Business owners and community leaders, upset by the decrease in housing stock available to private and public workers, could also be powerful allies in the lobbying campaign. Advocates who strive to abandon state preemption over local rent control and inclusionary zoning ordinances can also be enlisted as partners on reciprocal terms.

Other ways to cancel the SB 1350

Arizonans for Fair Wages and Healthy Families, the organization behind Proposal 206, may also be willing to provide material or policy support.

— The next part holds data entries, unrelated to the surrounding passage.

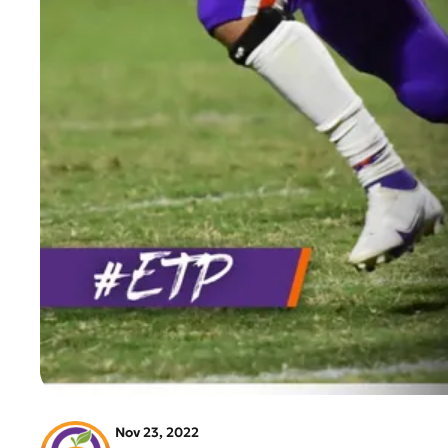
Nov 23, 2022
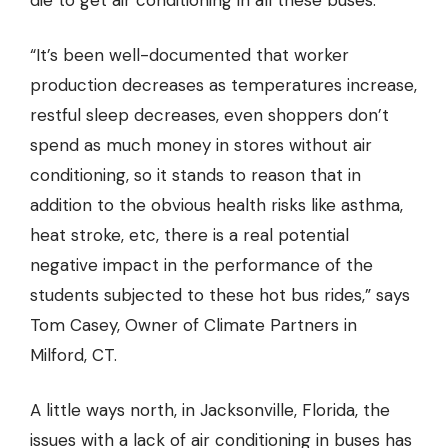
die to get air conditioning in all these buses.”
“It’s been well-documented that worker
production decreases as temperatures increase,
restful sleep decreases, even shoppers don’t
spend as much money in stores without air
conditioning, so it stands to reason that in
addition to the obvious health risks like asthma,
heat stroke, etc, there is a real potential
negative impact in the performance of the
students subjected to these hot bus rides,” says
Tom Casey,
Owner of Climate Partners in
Milford, CT
.
A little ways north, in Jacksonville, Florida, the
issues with a lack of air conditioning in buses has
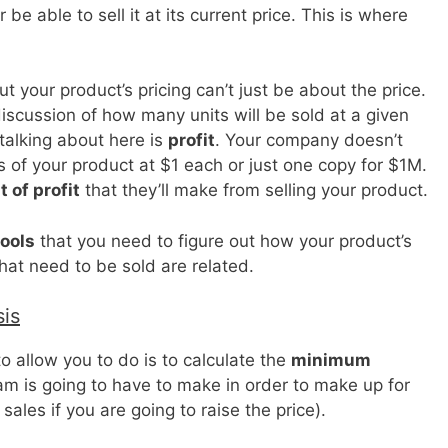
r be able to sell it at its current price. This is where
ut your product’s pricing can’t just be about the price.
discussion of how many units will be sold at a given
 talking about here is
profit
. Your company doesn’t
ies of your product at $1 each or just one copy for $1M.
 of profit
that they’ll make from selling your product.
tools
that you need to figure out how your product’s
hat need to be sold are related.
is
o allow you to do is to calculate the
minimum
am is going to have to make in order to make up for
sales if you are going to raise the price).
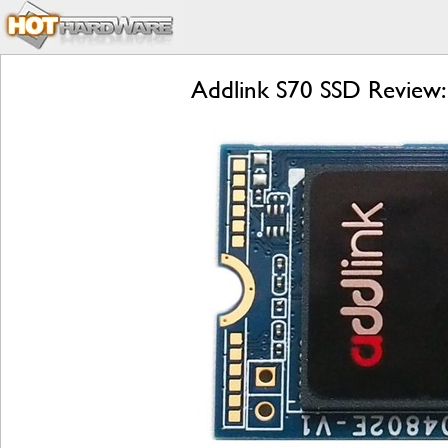
Addlink S70 SSD Review:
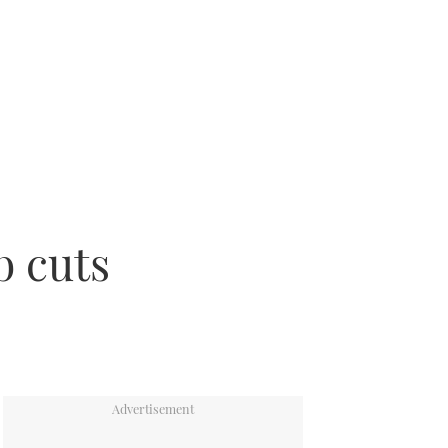
b cuts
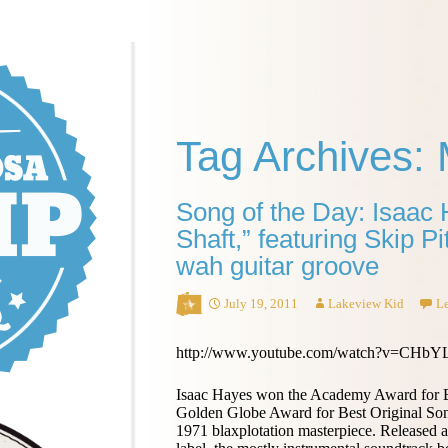
Tag Archives:
Song of the Day: Isaac
Shaft,” featuring Skip P
wah guitar groove
July 19, 2011
Lakeview Kid
L
http://www.youtube.com/watch?v=CH
Isaac Hayes won the Academy Award for B
Golden Globe Award for Best Original So
1971 blaxplotation masterpiece. Released 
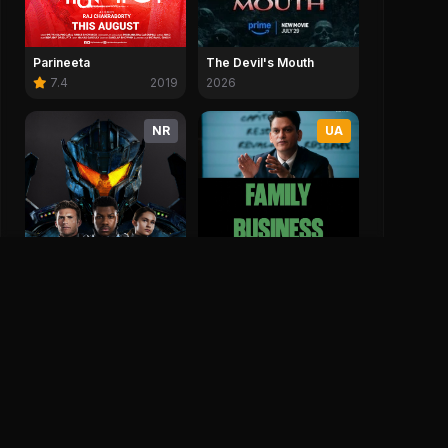
Parineeta
The Devil's Mouth
7.4
2019
2026
NR
UA
Family Business
2026
Pacific Rim Uprising
5.6
2018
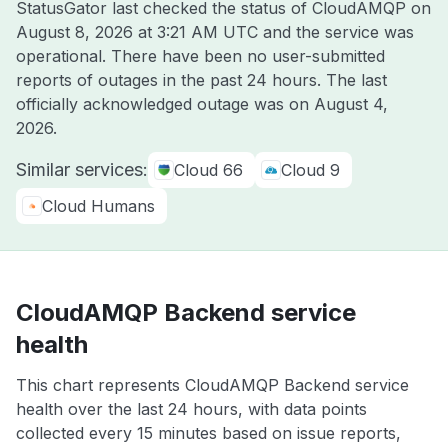
StatusGator last checked the status of CloudAMQP on
August 8, 2026 at 3:21 AM UTC
and the service was
operational. There have been no user-submitted
reports of outages in the past 24 hours. The last
officially acknowledged outage was on
August 4,
2026
.
Similar services:
Cloud 66
Cloud 9
Cloud Humans
CloudAMQP Backend service
health
This chart represents CloudAMQP Backend service
health over the last 24 hours, with data points
collected every 15 minutes based on issue reports,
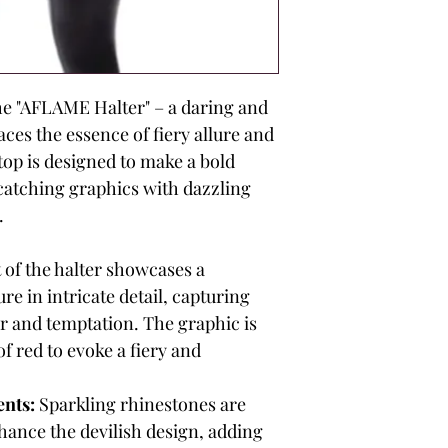
e "AFLAME Halter" – a daring and
ces the essence of fiery allure and
top is designed to make a bold
atching graphics with dazzling
.
 of the halter showcases a
re in intricate detail, capturing
r and temptation. The graphic is
f red to evoke a fiery and
nts:
Sparkling rhinestones are
nhance the devilish design, adding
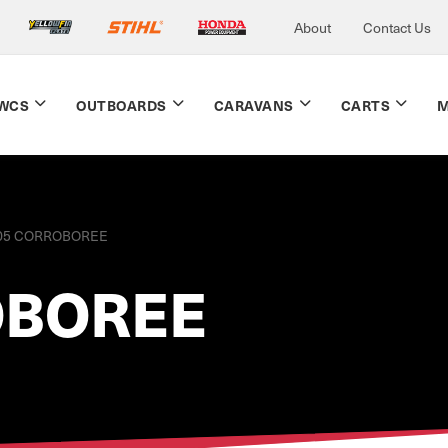
About
Contact Us
WCS
OUTBOARDS
CARAVANS
CARTS
M
05 CORROBOREE
OBOREE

A number of Arizona lawmakers have already sponsored bills to deal with SB 1350. If re-elected, one of them could coordinate with state legal and housing experts and across the country to develop a bill responsive to Arizona politics and autonomy laws, and to offer advice. on effective short-term rental policies.

If all else fails, there remains the option of the citizens’ initiative. Arizona does not (yet) have any signature distribution requirements for the initiatives, which means a move to address SB 1350 may be eligible due to its support in a few neighborhoods in the valley. only. After that, a majority of statewide β€œyes” votes is needed to approve the measure, but again, that’s far from impossible.

The pandemic has exacerbated Arizona’s affordable housing crisis, not just for the poorest residents, but for the middle class. While SB 1350 is not solely responsible for Arizona’s housing problems, releasing municipal authority over short-term rentals is a realistic first step toward creating and sustaining affordable housing at a critical time.

Tim Robustelli and Maresa Strano are policy analysts for the Future of Property Rights and Political Reform programs at New America, a Washington DC-based think tank that studies a wide range of public policy issues. Reach them at [email protected] and [email protected].